I've blinked and he's only a step away, dimples set deep into his cheeks. Once more, his sunshine is dancing across my face as he looks at me.
"I always knew she'd be beautiful, just like her Mum," Harry remarks
fondly, eyes falling and I follow them. Instead of a young girl wrapped in my arms, a pink baby is cradled in them. The very one I'd found crying in that hospital crib, waiting for me. "Our Phoebe, baby Pea."
Something like a happy hum fills my lips as he takes the last step and wraps an arm around me, the both of us.
"My girls," Harry coos, sponging a kiss to my temple before bending down to press a whispery kiss to our daughter's forehead. It wrinkles at the touch, but she relaxes and continues to stare up at us. Again, his sage greens sit in her eyes as the dimple in her left cheek twinkles when her lips give a smile.
I lean into him, feeling his nose pressed against my temple as she coos, her beautiful face growing hazy in front of my teary eyes.

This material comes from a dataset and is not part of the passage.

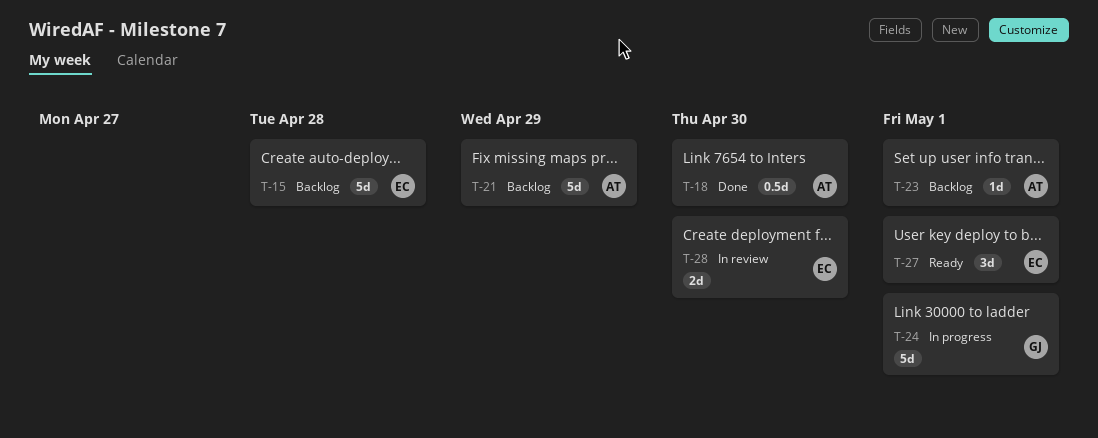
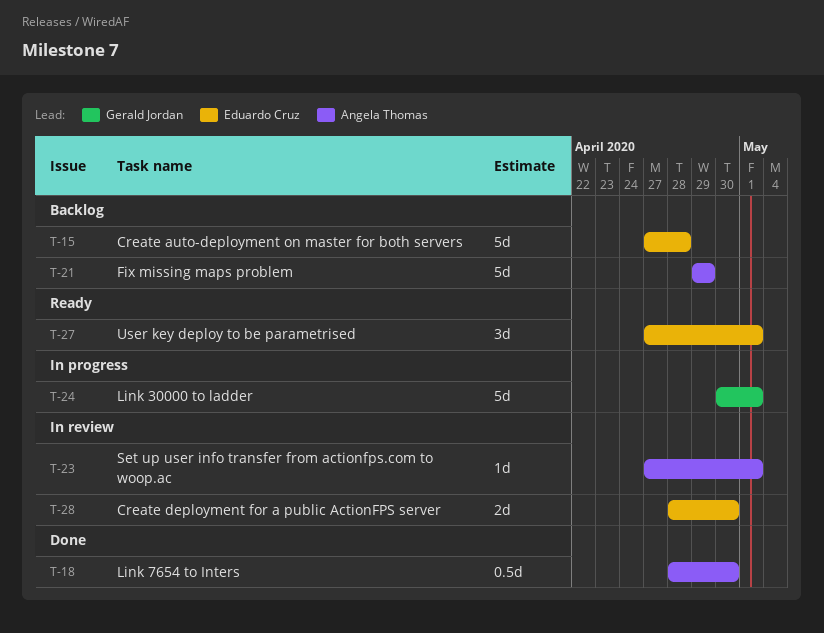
T-23, status: Backlog -> In review

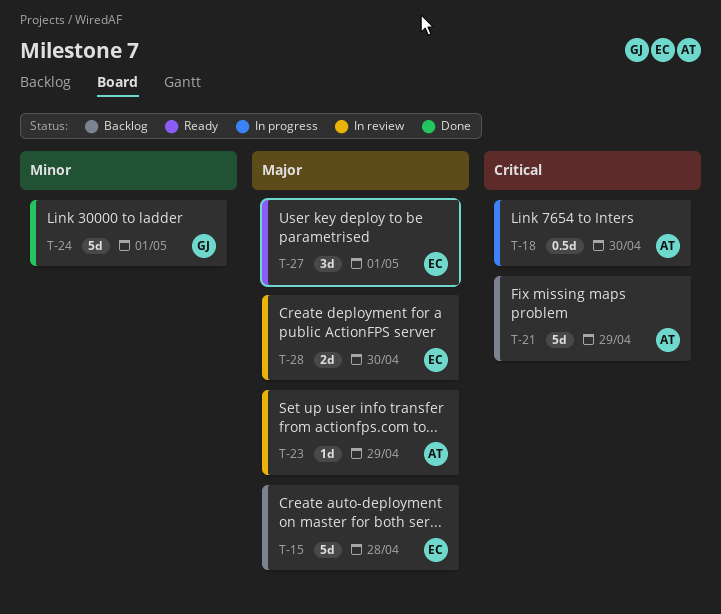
T-18, status: Done -> In progress
T-23, due: May 1 -> Apr 29
T-24, status: In progress -> Done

"It's okay, Becks, we don't have to be broken anymore. She's okay, she'll always be our baby, our daughter. We won't forget her, she knows that, and she won't forget us either. They'll take care of her for us until we come back," he murmurs, lifting my head with his words to find familiar figures walking out of a cluster of oak trees from our left.
"Grandpa Holte," I whisper in amazement, catching the smile on his wrinkled face.
"And mine too," Harry adds when we see his grandfather appear from behind a birch tree. The wind whipping through the trees and the singing of the birds quiets and so does my heart when I see who appears at my grandfather's side.
"Grandma Ann," I hardly hear it myself, the words that I speak caught between tears. The smile framing them grows at the sight of a black goldendoodle bounding towards us, Harry's dog Lola who passed away not long after we'd met.
"They'll take care of her for us," Harry repeats. I see it in his eyes when I reluctantly look away from our family walking towards us. He nods and a corner of his mouth lifts again. "She'll watch over us, Becks, just like they've all been doing. She's our guardian angel, our little Phoebs."
I nod to his words, closing my eyes when his forehead touches mine, resting there. Only do I open them again to look down at the curious baby who remains quiet, reaching a hand over to smooth back her ebony colored hair. His lips graze my forehead once more and I bury my head into his neck, cradling her tiny head.
"It's okay, Mummy," I hear, her honey sweet voice saying in my head. "I'm okay, and you and Daddy will be too. I want you both to be happy, because it's okay to be . . It's okay."
The twinkling of the alarm clock steals me away, and I'm suddenly staring at the ceiling. Soft light peeks in through the curtains, dancing across the walls and duvet cover. Turning my head, I feel the coolness of the pillow graze my cheek as I search for him. As if he knew what I was thinking, his messy head of curls turned towards me. A sleepy smile pulls at his lips, a tired twinkle in his eye.
"You wouldn't believe the dream I just had, Becks. I-It was about . . about the baby. Phoebs."
"Try me," I smile, already feeling the onset of tears as he smiles back at me, them not far off in his eyes either.